- Born: September 30, 1949 Mexico City, Mexico
- Died: April 10, 2024 (aged 74) Mexico City, Mexico
- Known for: Television and theatre actress
- Notable work: Papá a toda madre' 'Mi corazón es tú' 'Muchachitas como tú' 'Una familia de diez' 'Al derecho y al Derbez' Chespirito' 'La rosa de Guadalupe' 'Mujer, casos de la vida real' 'Como dice el dicho'

= Thelma Dorantes =

Mexican actress (1949–2024)

Thelma Emilia Dorantes y Pérez (30 September 1949 – 10 April 2024) was a prominent Mexican television and theatre actress with a career that spanned over four decades.

== Biography ==
Dorantes was born in 1949 and first began acting at age 17. She made her first professional television performance in Triángulo, and then appeared in Al derecho y al Derbez.
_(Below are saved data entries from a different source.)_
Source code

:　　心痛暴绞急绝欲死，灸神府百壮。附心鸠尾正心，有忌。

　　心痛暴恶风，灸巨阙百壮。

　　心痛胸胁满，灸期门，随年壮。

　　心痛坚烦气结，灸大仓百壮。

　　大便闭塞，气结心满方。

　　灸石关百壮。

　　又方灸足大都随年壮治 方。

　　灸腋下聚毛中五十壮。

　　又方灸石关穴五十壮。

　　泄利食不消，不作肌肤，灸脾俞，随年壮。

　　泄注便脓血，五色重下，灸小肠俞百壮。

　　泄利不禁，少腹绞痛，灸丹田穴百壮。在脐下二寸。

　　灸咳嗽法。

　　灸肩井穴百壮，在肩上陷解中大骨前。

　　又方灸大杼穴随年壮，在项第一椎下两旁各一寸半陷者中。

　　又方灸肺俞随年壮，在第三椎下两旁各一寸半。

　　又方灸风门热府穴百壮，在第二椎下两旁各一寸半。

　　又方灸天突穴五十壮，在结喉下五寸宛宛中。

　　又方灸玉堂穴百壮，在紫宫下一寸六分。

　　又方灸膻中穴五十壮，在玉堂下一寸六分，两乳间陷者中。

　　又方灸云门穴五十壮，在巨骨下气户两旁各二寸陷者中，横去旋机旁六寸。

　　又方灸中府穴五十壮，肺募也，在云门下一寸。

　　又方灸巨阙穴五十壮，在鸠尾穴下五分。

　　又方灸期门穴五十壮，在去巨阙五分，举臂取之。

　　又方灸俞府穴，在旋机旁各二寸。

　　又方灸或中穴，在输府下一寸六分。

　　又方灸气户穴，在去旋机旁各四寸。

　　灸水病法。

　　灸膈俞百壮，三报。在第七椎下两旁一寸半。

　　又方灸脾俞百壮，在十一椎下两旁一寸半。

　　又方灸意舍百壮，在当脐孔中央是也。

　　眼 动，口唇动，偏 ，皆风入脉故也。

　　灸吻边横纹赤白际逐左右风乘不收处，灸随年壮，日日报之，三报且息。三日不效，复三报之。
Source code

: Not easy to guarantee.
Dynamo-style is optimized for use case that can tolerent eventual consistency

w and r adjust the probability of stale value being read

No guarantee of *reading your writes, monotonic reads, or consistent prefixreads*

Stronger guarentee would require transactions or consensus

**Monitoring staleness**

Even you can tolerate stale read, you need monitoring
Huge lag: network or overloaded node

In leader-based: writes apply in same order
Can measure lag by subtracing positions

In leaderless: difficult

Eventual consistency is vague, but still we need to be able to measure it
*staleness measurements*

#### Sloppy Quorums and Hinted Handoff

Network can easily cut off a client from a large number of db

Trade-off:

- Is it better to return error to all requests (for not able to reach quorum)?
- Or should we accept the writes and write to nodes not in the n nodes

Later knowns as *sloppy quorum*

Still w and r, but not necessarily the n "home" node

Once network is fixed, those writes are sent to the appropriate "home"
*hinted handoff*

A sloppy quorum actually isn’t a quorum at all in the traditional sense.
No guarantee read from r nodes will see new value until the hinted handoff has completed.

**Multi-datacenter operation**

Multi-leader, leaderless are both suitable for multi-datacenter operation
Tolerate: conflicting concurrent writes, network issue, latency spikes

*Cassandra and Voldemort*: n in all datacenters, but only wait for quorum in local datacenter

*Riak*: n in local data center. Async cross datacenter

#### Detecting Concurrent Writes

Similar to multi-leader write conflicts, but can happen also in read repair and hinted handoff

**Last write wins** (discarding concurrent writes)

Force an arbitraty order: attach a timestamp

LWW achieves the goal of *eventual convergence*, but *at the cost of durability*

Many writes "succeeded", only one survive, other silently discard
Prior to her death she appeared in telenovelas Qué bonito amor, Quiero amarte, and Mi corazón es tuyo.

Dorantes died at home on 10 April 2024. Prior to her death, she had to cancel recent performances in "Amo su inocencia, 17 años" at the Casa del Indio Fernández theatre due to ill health. She was 76 years old.